Step 3: Wipe the cover of the ignition cassette with a rag. This will prevent dust and debris from entering the cassette once it is opened.
Step 4: Disconnect the cable connecting the ignition cassette to the engine control subsystem. To do this, you will need to pry out the tab on the side of the cable and slowly pull the cable out from its mounting.
Step 5: Loosen the screws securing the ignition cassette in place then detach the cassette itself. When removing the cassette, make sure to pull away from the engine to prevent damaging any nearby parts and electrical wiring.

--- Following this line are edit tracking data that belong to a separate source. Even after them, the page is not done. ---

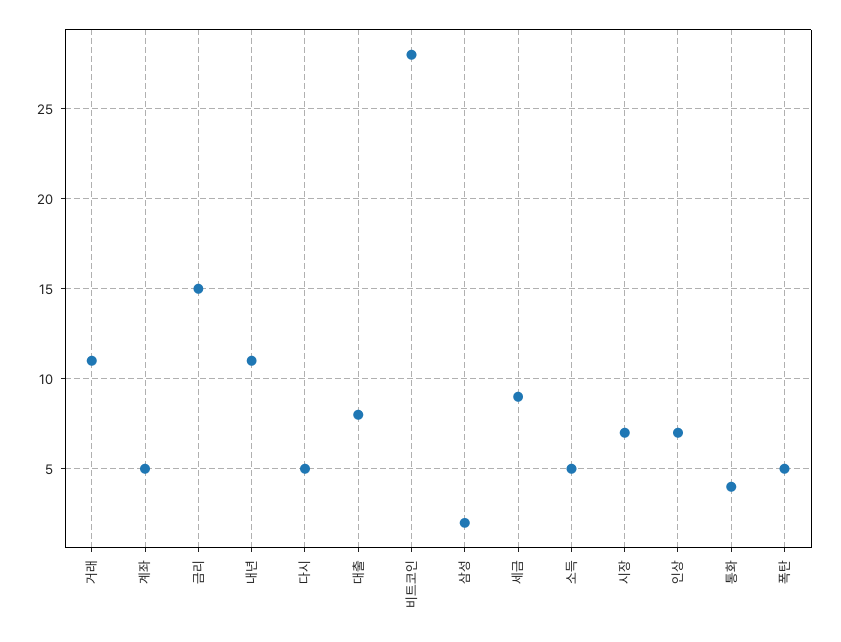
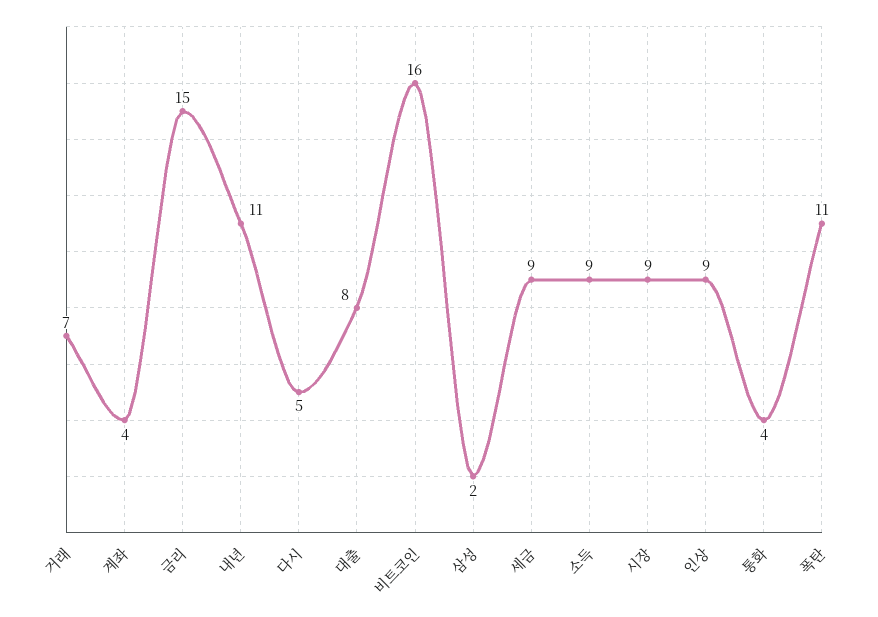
거래: 11 -> 7
계좌: 5 -> 4
비트코인: 28 -> 16
소득: 5 -> 9
시장: 7 -> 9
인상: 7 -> 9
폭탄: 5 -> 11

Step 6: Turn the cassette over. Ground each plug to the negative battery terminal and switch on the engine. If the cassette is working properly, there should be sparks running along the length of the plugs several times. But if one or more of the plugs have no spark or a very weak spark, the cassette is the cause of the malfunction and has to be replaced. Switch off the engine afterwards and wait for another hour before handling the cassette again.
Note: be sure to be at a safe distance away from the cassette when the ignition is switched on to prevent electric shock.
Step 7: Check the areas around the spark plug and around the general area the coils for oil residue. Oil residue around these areas means that oil is leaking from the engine to the cassette.
Step 8: Unscrew the spark plugs from the cassette with a socket wrench using a spark plug remover attachment. Remove only one spark plug at a time to prevent confusion as well as accidental damage to the plugs.
Step 9: Inspect the condition of the spark plugs and gap them as necessary. If the spark plugs appear burnt or melted, we recommend replacing them with new ones.
Step 10: Apply anti-seizing compound on the threads of the spark plug holes on the cassette then screw the plugs back into place.
Step 11: Once they are in place, add dielectric compound to the tips of the spark plugs. You can also apply the compound before installing the plugs, but it is highly likely that the compound will get smeared.
Step 12: Reattach the ignition cassette and its cable to the engine control subsystem.